Given the bike's specification its no surprise that riding the TT feels much like being on a higher and slightly pokier XT600 with beautiful suspension and infinitely better looks. The engine is crude compared with the KLX, the gearbox is nowhere near as smooth and the clutch needs a pretty hefty pull. But it's a crudeness that's not without charm. Blap around town on the TT and despite its bastard origins you its feel you're on a thoroughbred. It's just a little bit nervy, and a touch high spirited. The brakes bite hard, the semi-knobbly Pirelli Rally Cross tyres squirm a tad and the forks dive alarmingly under braking. But next to the somewhat antiseptic KLX full of character and not a bad pose.

The only thing that seriously hampers the TT's urban aptitude is the lack of an electric starter. Its not an easy bike to start, especially when the engine's in that twilight zone between stone cold and hot. Out. of town, on anything resembling a straight road the TT is frankly a pain in the arse. But then name a real trail bike that isn't. A 50-mile run down the motorway to your favourite off-road riding area is bearable. Only masochists would want to go further.

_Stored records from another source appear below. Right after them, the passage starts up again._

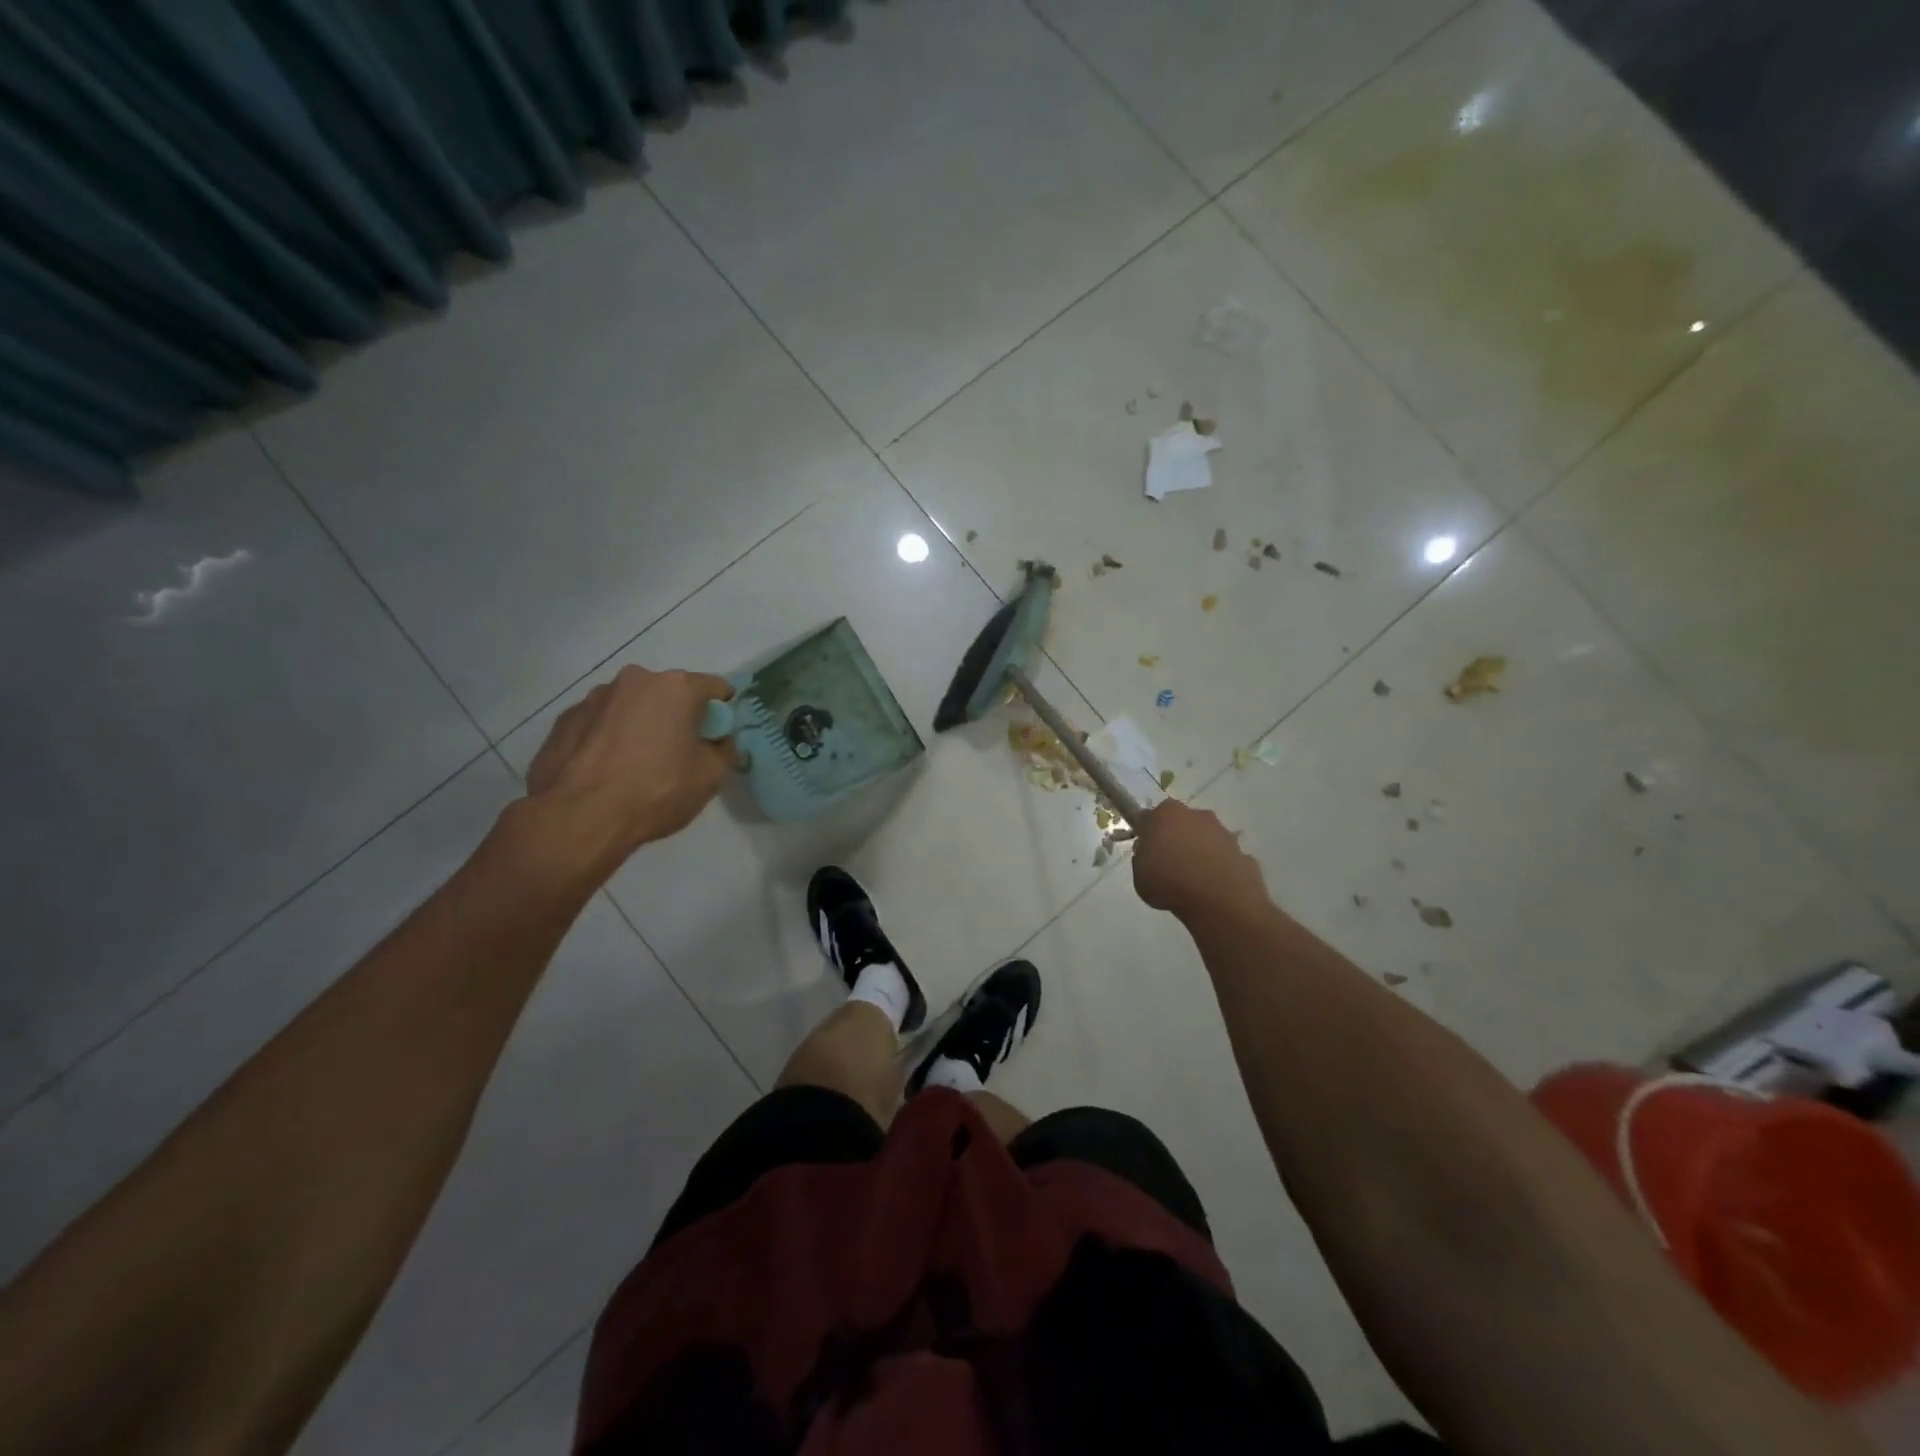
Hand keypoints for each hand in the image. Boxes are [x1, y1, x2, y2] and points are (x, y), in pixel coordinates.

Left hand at [524, 665, 734, 864]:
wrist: (579, 817)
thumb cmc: (656, 791)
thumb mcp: (711, 777)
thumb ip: (724, 750)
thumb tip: (719, 741)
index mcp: (676, 688)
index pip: (715, 687)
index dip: (722, 711)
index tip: (718, 736)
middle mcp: (635, 681)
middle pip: (669, 693)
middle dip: (677, 716)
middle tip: (678, 753)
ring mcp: (594, 698)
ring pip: (631, 706)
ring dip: (640, 725)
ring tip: (635, 764)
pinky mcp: (565, 720)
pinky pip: (599, 723)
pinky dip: (608, 738)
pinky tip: (606, 770)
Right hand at [1131, 800, 1268, 919]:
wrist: (1220, 902)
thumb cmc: (1170, 883)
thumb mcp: (1139, 875)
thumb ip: (1143, 858)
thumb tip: (1151, 853)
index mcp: (1167, 814)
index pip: (1151, 817)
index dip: (1147, 833)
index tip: (1146, 850)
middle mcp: (1197, 815)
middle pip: (1182, 823)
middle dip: (1176, 838)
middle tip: (1169, 864)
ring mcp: (1224, 833)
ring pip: (1206, 839)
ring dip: (1200, 852)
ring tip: (1193, 881)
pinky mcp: (1244, 853)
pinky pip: (1225, 858)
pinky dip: (1220, 869)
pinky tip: (1214, 889)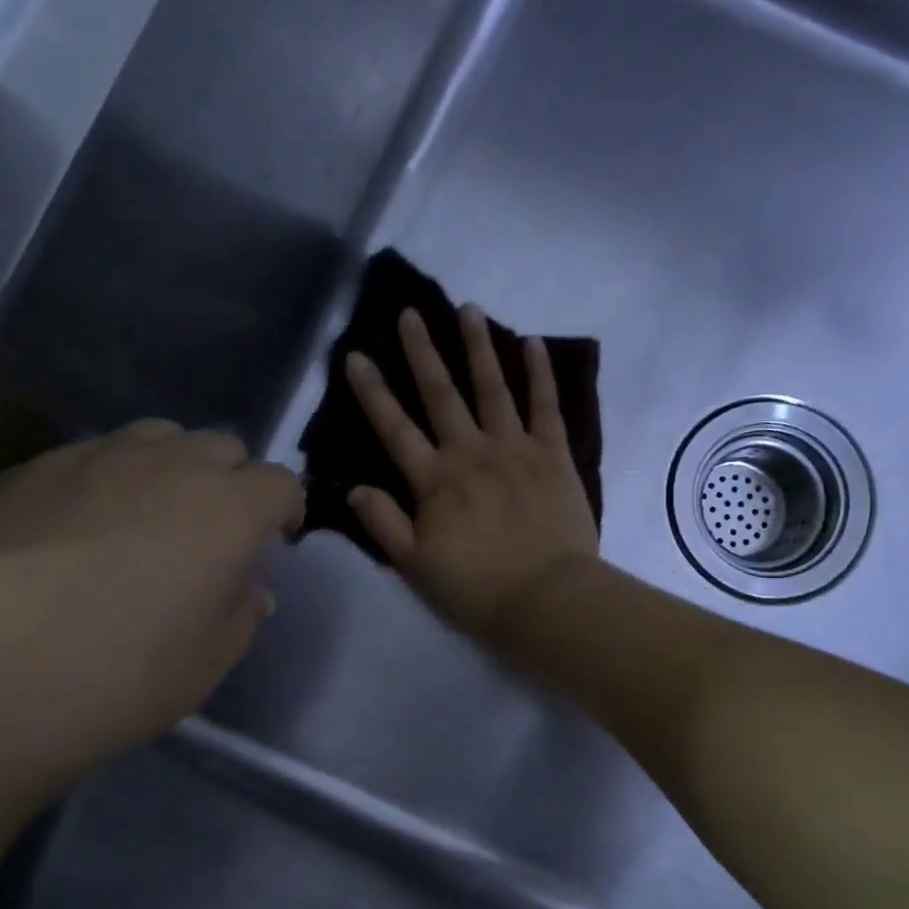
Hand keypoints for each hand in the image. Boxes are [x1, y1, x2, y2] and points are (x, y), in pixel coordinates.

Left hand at [0, 420, 301, 793]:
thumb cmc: (124, 675)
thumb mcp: (212, 659)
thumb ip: (243, 612)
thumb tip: (248, 587)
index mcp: (228, 508)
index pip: (280, 483)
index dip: (284, 509)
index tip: (274, 539)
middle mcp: (169, 465)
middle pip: (222, 446)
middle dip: (232, 479)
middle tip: (212, 530)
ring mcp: (93, 459)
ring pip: (155, 436)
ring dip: (171, 466)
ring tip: (148, 514)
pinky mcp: (28, 470)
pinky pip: (88, 456)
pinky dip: (105, 478)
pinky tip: (76, 527)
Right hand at [346, 305, 599, 641]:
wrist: (547, 599)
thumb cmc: (477, 589)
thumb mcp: (416, 566)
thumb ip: (384, 524)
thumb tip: (354, 487)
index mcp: (435, 481)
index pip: (395, 428)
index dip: (373, 392)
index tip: (356, 355)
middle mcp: (471, 453)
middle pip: (441, 395)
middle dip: (422, 352)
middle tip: (410, 313)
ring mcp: (515, 448)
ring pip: (493, 388)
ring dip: (478, 347)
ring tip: (468, 309)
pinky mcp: (553, 455)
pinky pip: (546, 406)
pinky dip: (540, 374)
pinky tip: (533, 344)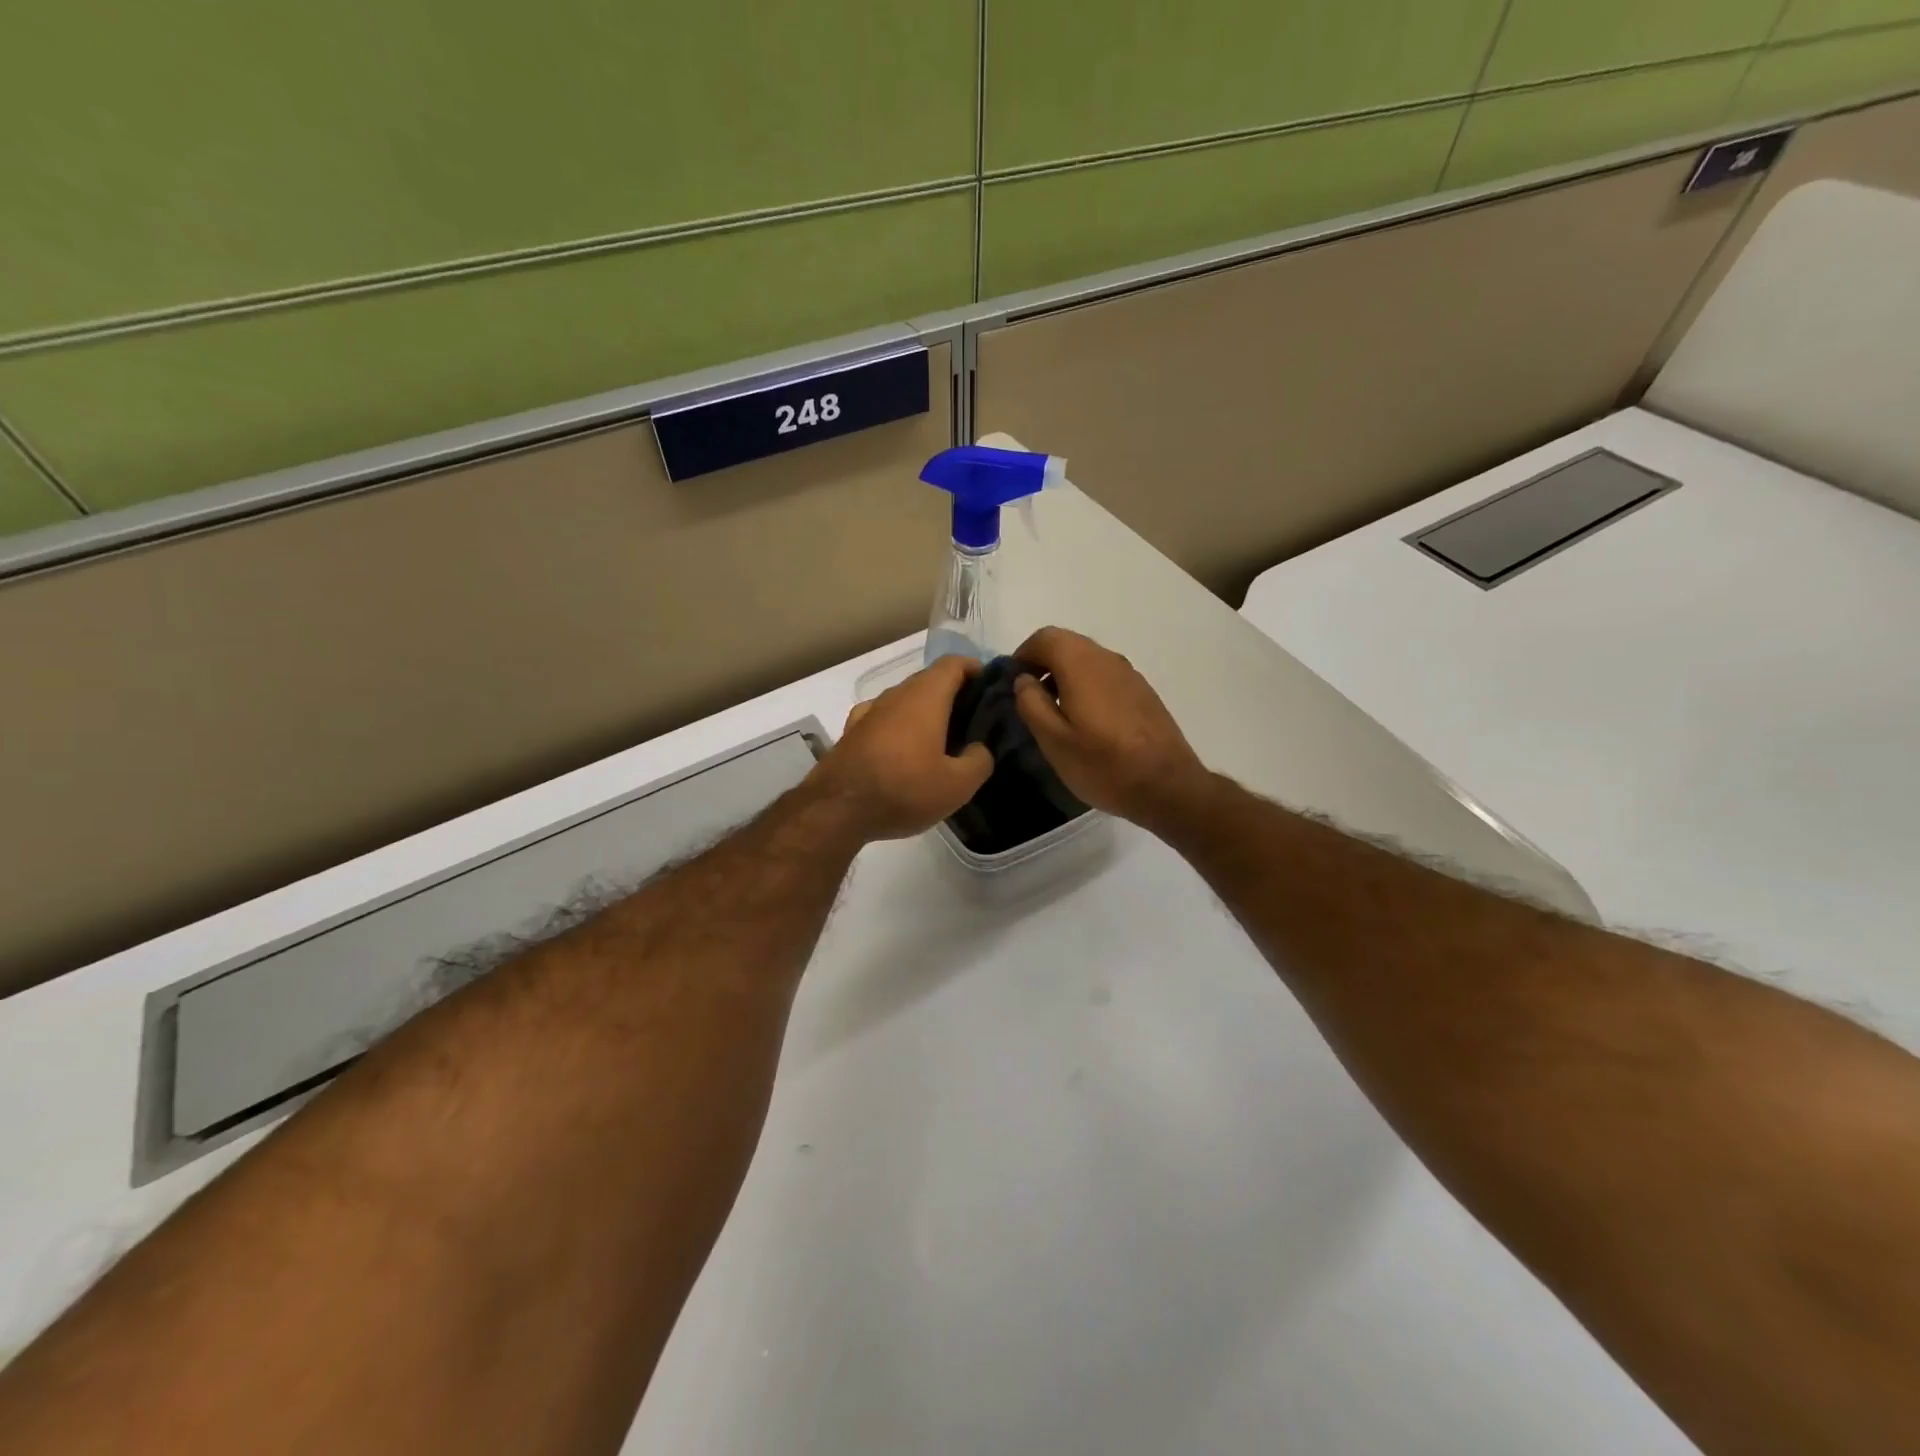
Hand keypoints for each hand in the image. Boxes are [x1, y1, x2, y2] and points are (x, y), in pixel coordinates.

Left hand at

Off-road the TT behaves better than a 135kg motorcycle has any right to. Old the TT's frame might be, but its geometry is essentially right. Whereas the KLX's front wheel seemed glued to the ground, the TT is much better balanced. But the bike's forte is its suspension. It floats over ruts and bumps and refuses to get badly out of shape. It's not a bike you'd want to be up to your armpits in mud with on a Hampshire trail, but on fast, open tracks it's OK.

Overall then, give or take a few creature comforts, Belgarda has succeeded in producing a better 'real' bigtrailie than Kawasaki. The problem is, unless you're incredibly talented, any 600 trail bike is too heavy to be fun off-road. And if it's not fun what's the point? Which is probably why the Japanese gave up trying to defy the laws of physics and started turning out tarmac-friendly Paris-Dakar replicas; and why anybody who is serious about going off-road should buy something smaller.